Do not exceed 6 tablets per day due to acetaminophen content.,Avoid alcohol while taking this medication.,Do not drive or operate heavy machinery until you know how this medication affects you.,Take exactly as prescribed; do not share with others.,Seek emergency help if you experience difficulty breathing, severe drowsiness, or signs of allergic reaction.,Store securely out of reach of children and dispose of unused medication properly.
No interactions on record
No interactions on record
Explore head-to-head clinical comparisons of other medications in the same therapeutic classes.
Common clinical questions about EPCLUSA vs ANEXSIA 7.5/325, answered by our medical review team.

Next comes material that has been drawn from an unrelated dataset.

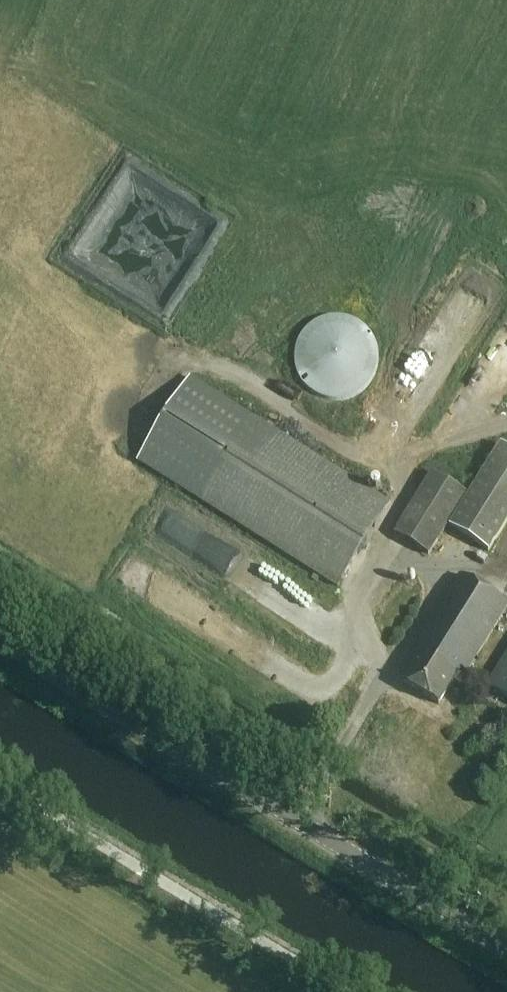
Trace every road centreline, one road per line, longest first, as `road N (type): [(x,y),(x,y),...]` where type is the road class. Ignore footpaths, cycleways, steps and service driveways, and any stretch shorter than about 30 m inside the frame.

EPCLUSA is a Direct-Acting Antiviral (DAA) for Hepatitis C that works by EPCLUSA is a fixed-dose combination of sofosbuvir, a nucleotide analog NS5B polymerase inhibitor, and velpatasvir, an NS5A inhibitor. Sofosbuvir inhibits HCV RNA replication by acting as a chain terminator, while velpatasvir inhibits HCV replication by binding to NS5A and disrupting viral RNA replication and assembly.. ANEXSIA 7.5/325 is a Opioid Analgesic Combination that works by Hydrocodone is a mu-opioid receptor agonist, producing analgesia and euphoria. Acetaminophen inhibits cyclooxygenase (COX) enzymes, reducing prostaglandin synthesis and providing analgesic and antipyretic effects.. They differ in pharmacokinetic profiles, FDA-approved indications, and side effect profiles.
Potency comparisons between EPCLUSA and ANEXSIA 7.5/325 depend on the specific clinical indication. These are agents from distinct pharmacological classes and are not directly interchangeable by dose. A physician or clinical pharmacist should guide any therapeutic switching decisions.
The standard adult dose of EPCLUSA is: 400 mg sofosbuvir / 100 mg velpatasvir orally once daily with or without food for 12 weeks.. The standard adult dose of ANEXSIA 7.5/325 is: 1 tablet (hydrocodone 7.5 mg / acetaminophen 325 mg) orally every 4 to 6 hours as needed for pain; maximum 6 tablets per day (hydrocodone 45 mg / acetaminophen 1950 mg).. Dosing should always be individualized based on indication, renal and hepatic function, age, and other patient factors.
No direct drug-drug interaction has been formally documented between EPCLUSA and ANEXSIA 7.5/325 in current clinical databases. However, individual patient risk factors including other medications, organ function, and comorbidities should always be evaluated by a qualified healthcare provider.
The maternal-fetal safety profiles differ. EPCLUSA is classified as Category C. EPCLUSA (sofosbuvir/velpatasvir) is contraindicated in pregnancy due to the teratogenic risk associated with ribavirin (if used in combination). In the absence of ribavirin, there . ANEXSIA 7.5/325 is classified as Category C. FDA Category C (hydrocodone) and Category D (acetaminophen) in third trimester. First trimester: Acetaminophen associated with rare gastroschisis; hydrocodone risk of neural tube d. Always consult a maternal-fetal medicine specialist before taking either drug during pregnancy or lactation.